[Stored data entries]
*** Block opens ***

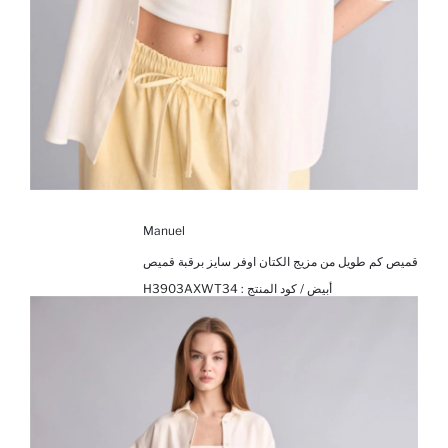
Manuel
قميص كم طويل من مزيج الكتان اوفر سايز برقبة قميص
أبيض / كود المنتج :
H3903AXWT34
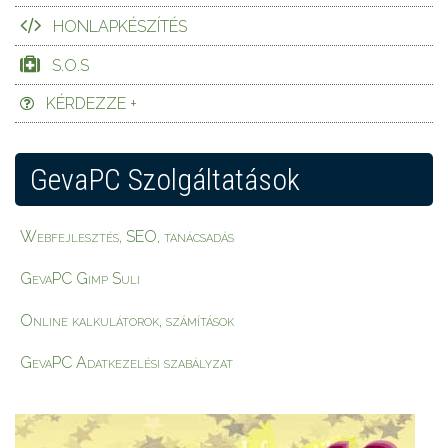
HONLAPKÉSZÍTÉS
S.O.S
KÉRDEZZE +
GevaPC Szolgáltatások
Webfejlesztés, SEO, tanácsadás
GevaPC Gimp Suli
Online kalkulátorok, számítások
GevaPC Adatkezelési szabályzat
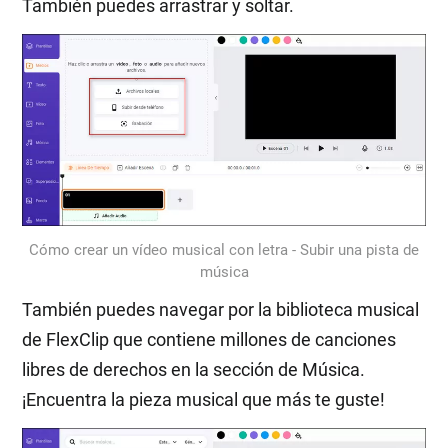
También puedes arrastrar y soltar.
Cómo crear un vídeo musical con letra - Subir una pista de
música
También puedes navegar por la biblioteca musical
de FlexClip que contiene millones de canciones
libres de derechos en la sección de Música.
¡Encuentra la pieza musical que más te guste!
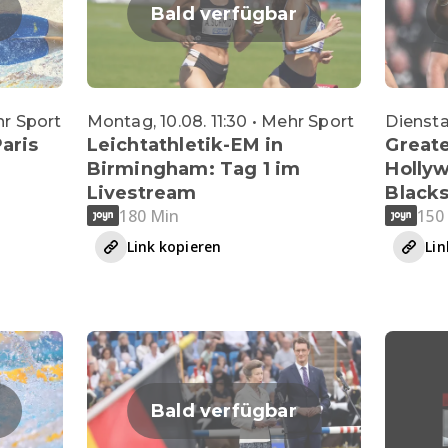
Bald verfügbar
hr Sport
Montag, 10.08. 11:30 • Mehr Sport
Diensta
aris
Leichtathletik-EM in
Greate
Birmingham: Tag 1 im
Hollyw
Livestream
Black
180 Min
150
Link kopieren
Lin
Bald verfügbar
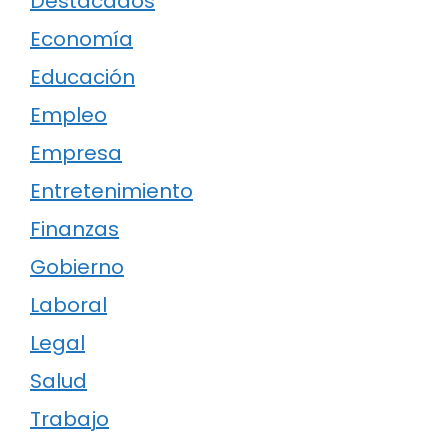
Destacados
Economía
Educación
Empleo
Empresa
Entretenimiento
Finanzas
Gobierno
Laboral
Legal
Salud
Trabajo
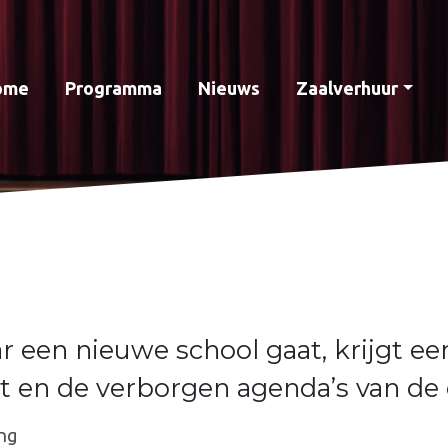
ome
Programma
Nieuws
Zaalverhuur
 een nieuwe school gaat, krijgt e
eit en de verborgen agenda’s van de
ng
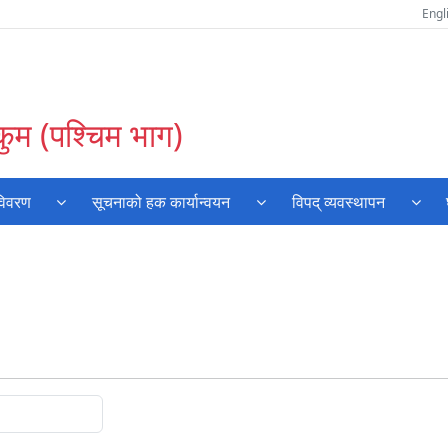
Engl
कुम (पश्चिम भाग)
विवरण
सूचनाको हक कार्यान्वयन
विपद् व्यवस्थापन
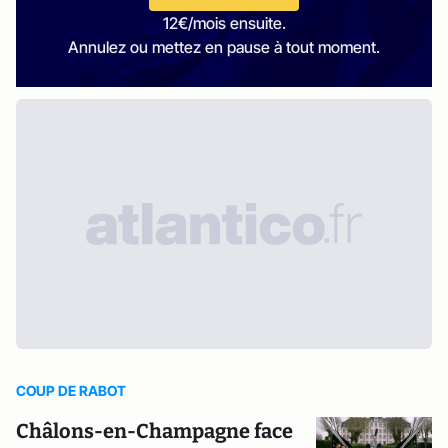
12€/mois ensuite.
Annulez ou mettez en pause à tout moment.
COUP DE RABOT
Châlons-en-Champagne face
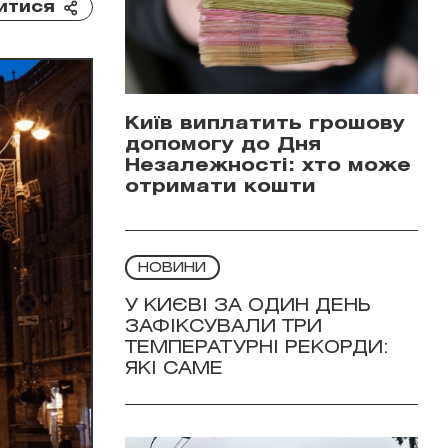
итися
Київ виплатить грошову
допомогу до Дня
Незалежності: хто може
отримати кошти
НОВИНИ
У КИЄВІ ЗА ОДИН ДЕНЬ
ЗАФІКСУВАЛИ ТРИ
ТЕМПЕРАТУРНІ РЕКОРДИ:
ЯКІ САМЕ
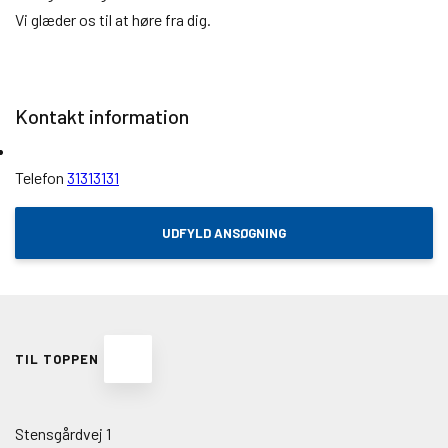
Vi glæder os til at høre fra dig.
Kontakt information
Telefon
31313131
UDFYLD ANSØGNING
TIL TOPPEN
Stensgårdvej 1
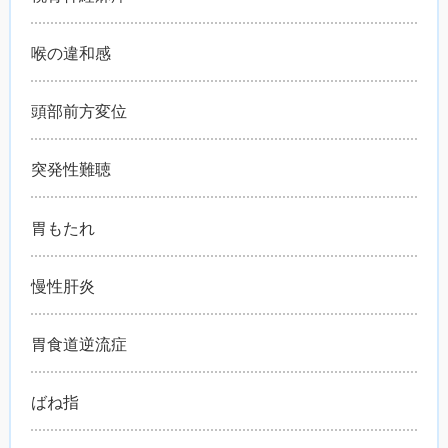
喉の違和感
頭部前方変位
突発性難聴
胃もたれ
慢性肝炎
胃食道逆流症
ばね指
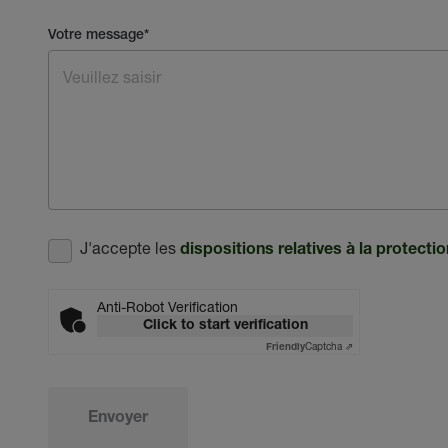
Votre message
*
J'accepte les
dispositions relatives à la protect
Anti-Robot Verification
Click to start verification
Captcha ⇗
Friendly
Envoyer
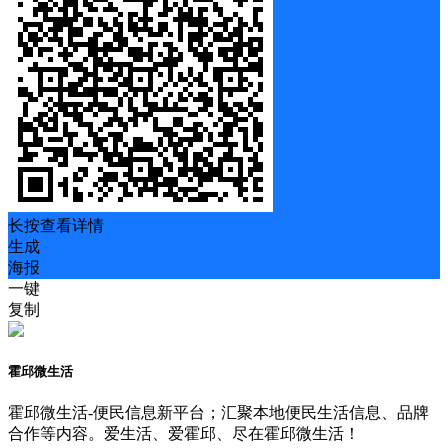
长按查看详情
生成
海报
一键
复制
霍邱微生活
霍邱微生活-便民信息新平台；汇聚本地便民生活信息、品牌
合作等内容。爱生活、爱霍邱、尽在霍邱微生活！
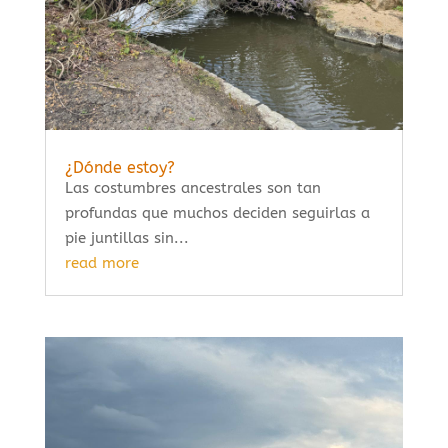
¿Dónde estoy?
Las costumbres ancestrales son tan
profundas que muchos deciden seguirlas a
pie juntillas sin...
read more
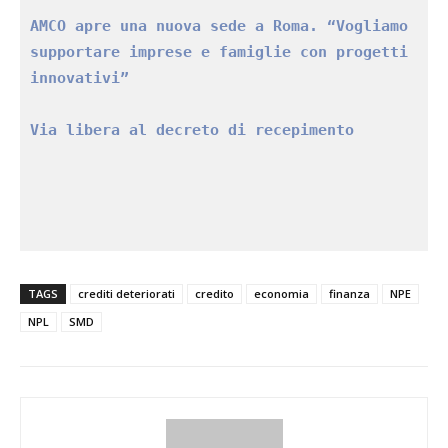
AMCO apre una nuova sede a Roma. “Vogliamo 
supportare imprese e famiglie con progetti 
innovativi”
Via libera al decreto di recepimento
TAGS
crediti deteriorati
credito
economia
finanza
NPE
NPL
SMD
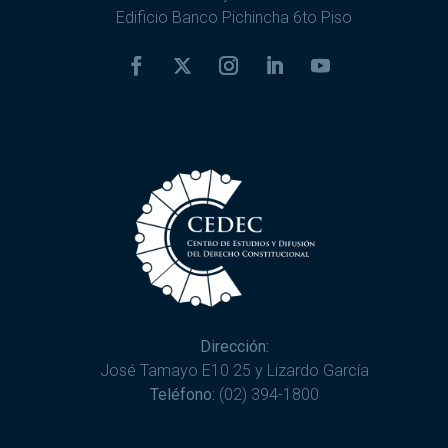
Edificio Banco Pichincha 6to Piso
Dirección:
José Tamayo E10 25 y Lizardo García
Teléfono:
(02) 394-1800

*** Block closes ***

#### Task prompt:
Which lines above include the word "Sport"? Pick them out and copy them.

#### Response to the exercise:
hr Sport
Montag, 10.08. 11:30 • Mehr Sport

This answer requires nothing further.